文書の抜粋:
______

重慶でラン&山登り

マラソンと山登りが趣味。
重慶の街を走って見つけた面白いことを記録します。

4K完歩記9 Gressoney Saint Jean-Donnas

2016-09-27 23:49:01 | 4K Alpine VDA
だいぶ記憶があいまいになってきていますが、写真を頼りに記憶を掘り起こしレースを振り返っていきたいと思います。書いていると色んな思いが溢れ長文になってしまいますが、もう少しでこのシリーズも完走しますので、もう少しお付き合いください。

9月8日

遂に6日目。この日を乗り切れば後1日。気力で何とかなるはず。とりあえずこのセクションが最後の砦です。

このセクションはこんな感じ。


距離は56kmと長く、アップダウンが続きますが、なんといっても最後の約2000メートルの下りが鍵。ここで足をやられない事。これに尽きます。

記録を見ると朝0時30分出発しています。ということはこのベースキャンプには5時間滞在していたということになります。食事やら準備やらで1時間30分を使用したとしても3時間強は睡眠がとれたことになりますが、疲れている本人はあっという間の時間でした。しかも今日は長丁場の為早めに起きる予定で目覚ましもちゃんとかけていたのですが、関門ギリギリまでしっかりと寝ています。

______

データ記録:
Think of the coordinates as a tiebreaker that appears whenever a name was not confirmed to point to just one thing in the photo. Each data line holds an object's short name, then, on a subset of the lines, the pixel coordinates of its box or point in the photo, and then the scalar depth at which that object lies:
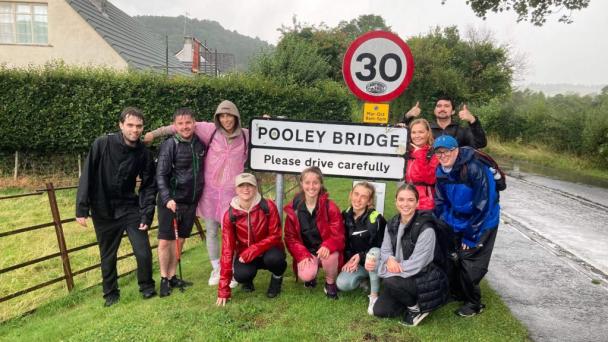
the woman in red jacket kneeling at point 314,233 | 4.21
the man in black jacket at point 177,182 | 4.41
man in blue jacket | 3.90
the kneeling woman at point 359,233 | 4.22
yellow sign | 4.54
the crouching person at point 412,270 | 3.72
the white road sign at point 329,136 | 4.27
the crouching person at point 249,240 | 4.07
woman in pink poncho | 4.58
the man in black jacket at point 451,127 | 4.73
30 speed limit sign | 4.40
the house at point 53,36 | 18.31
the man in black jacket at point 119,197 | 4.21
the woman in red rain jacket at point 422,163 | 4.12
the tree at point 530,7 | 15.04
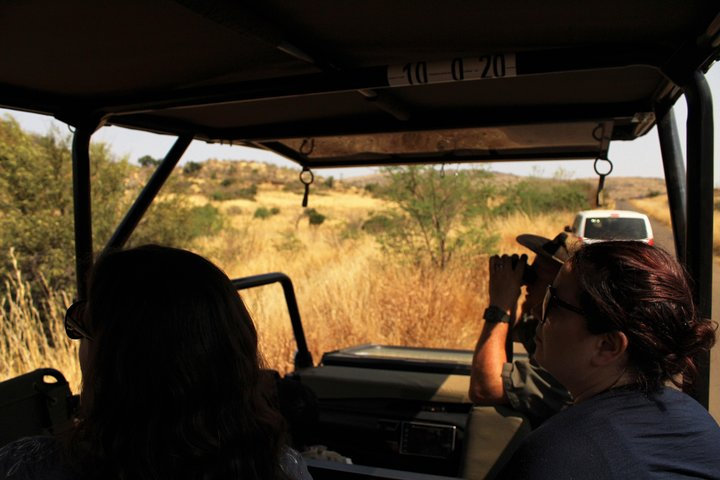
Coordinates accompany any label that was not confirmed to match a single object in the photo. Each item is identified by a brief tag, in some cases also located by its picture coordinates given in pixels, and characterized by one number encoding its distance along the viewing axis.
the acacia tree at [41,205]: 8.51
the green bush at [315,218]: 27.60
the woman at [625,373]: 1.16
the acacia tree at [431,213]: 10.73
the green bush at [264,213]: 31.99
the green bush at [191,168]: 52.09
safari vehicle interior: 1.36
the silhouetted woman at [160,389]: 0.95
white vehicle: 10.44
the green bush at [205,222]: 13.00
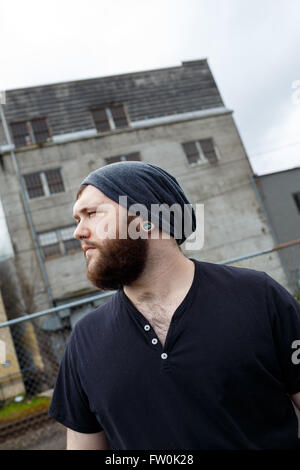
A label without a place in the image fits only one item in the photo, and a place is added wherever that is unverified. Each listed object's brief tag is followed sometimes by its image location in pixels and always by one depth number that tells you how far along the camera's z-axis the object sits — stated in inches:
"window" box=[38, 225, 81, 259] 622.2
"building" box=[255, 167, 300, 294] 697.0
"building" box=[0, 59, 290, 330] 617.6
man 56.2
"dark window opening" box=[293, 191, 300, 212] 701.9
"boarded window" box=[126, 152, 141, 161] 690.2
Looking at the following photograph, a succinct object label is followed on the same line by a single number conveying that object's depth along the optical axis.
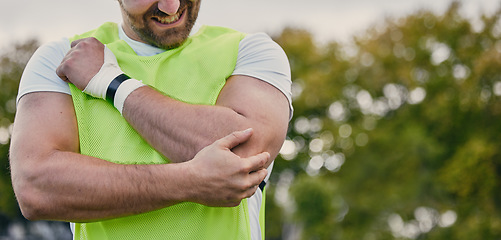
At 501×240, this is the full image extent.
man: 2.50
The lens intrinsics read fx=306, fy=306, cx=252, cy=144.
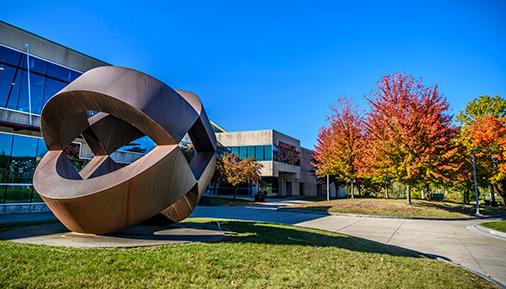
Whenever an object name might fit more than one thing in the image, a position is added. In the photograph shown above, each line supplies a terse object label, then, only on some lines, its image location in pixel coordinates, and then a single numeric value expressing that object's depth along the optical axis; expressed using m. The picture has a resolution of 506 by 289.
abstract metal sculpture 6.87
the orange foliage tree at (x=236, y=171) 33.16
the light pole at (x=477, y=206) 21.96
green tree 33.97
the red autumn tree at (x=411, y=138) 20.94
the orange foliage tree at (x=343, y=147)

______

取り組む課題:
• a. 抜粋の中で「時間」を単位として示された時間の長さを、すべて挙げてください。
• b. 抜粋について、次の問いに答えてください。
(i) 9月8日は何日目にあたりますか。
(ii) このセクションの距離は何kmですか。
(iii) 記録では何時に出発したことになっていますか。
• c. 抜粋から、"記録を見ると朝0時30分出発"という語句を含む箇所から書き写し始め、"リまでしっかりと寝ています。"まで来たら止めて、そのまま出力してください。
記録はこの抜粋の内容とは関係がありません。

課題ごとの解答:
• a. 5時間、1時間30分、3時間強

• b.
(i) 6日目
(ii) 56km
(iii) 朝0時30分

• c.
記録を見ると朝0時30分出発しています。ということはこのベースキャンプには5時間滞在していたということになります。食事やら準備やらで1時間30分を使用したとしても3時間強は睡眠がとれたことになりますが、疲れている本人はあっという間の時間でした。しかも今日は長丁場の為早めに起きる予定で目覚ましもちゃんとかけていたのですが、関門ギリギリまでしっかりと寝ています。